_REQUIRED ACTION_:
Print the data below again in full, exactly as it stands, with no images.
##### EXERCISE DATA
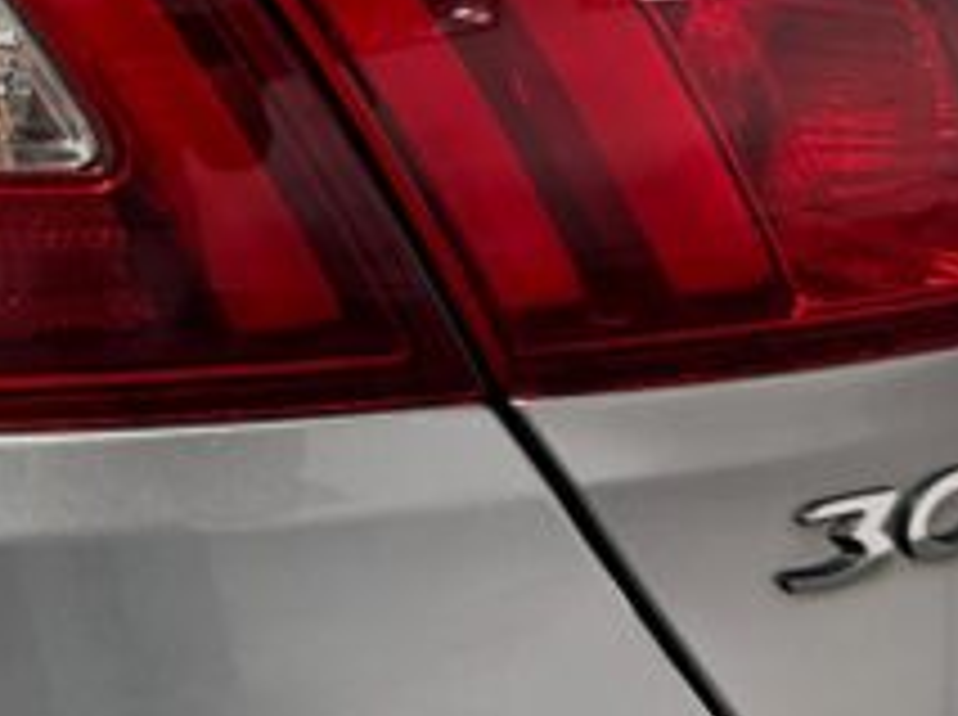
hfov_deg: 26.7
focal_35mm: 70
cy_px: 70
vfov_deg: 20.5
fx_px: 1934
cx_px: 58
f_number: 1.78
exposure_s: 1/60
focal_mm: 6.76
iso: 320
##########
_EXERCISE ANSWER_:
hfov_deg: 26.7
focal_35mm: 70
cy_px: 70
vfov_deg: 20.5
fx_px: 1934
cx_px: 58
f_number: 1.78
exposure_s: 1/60
focal_mm: 6.76
iso: 320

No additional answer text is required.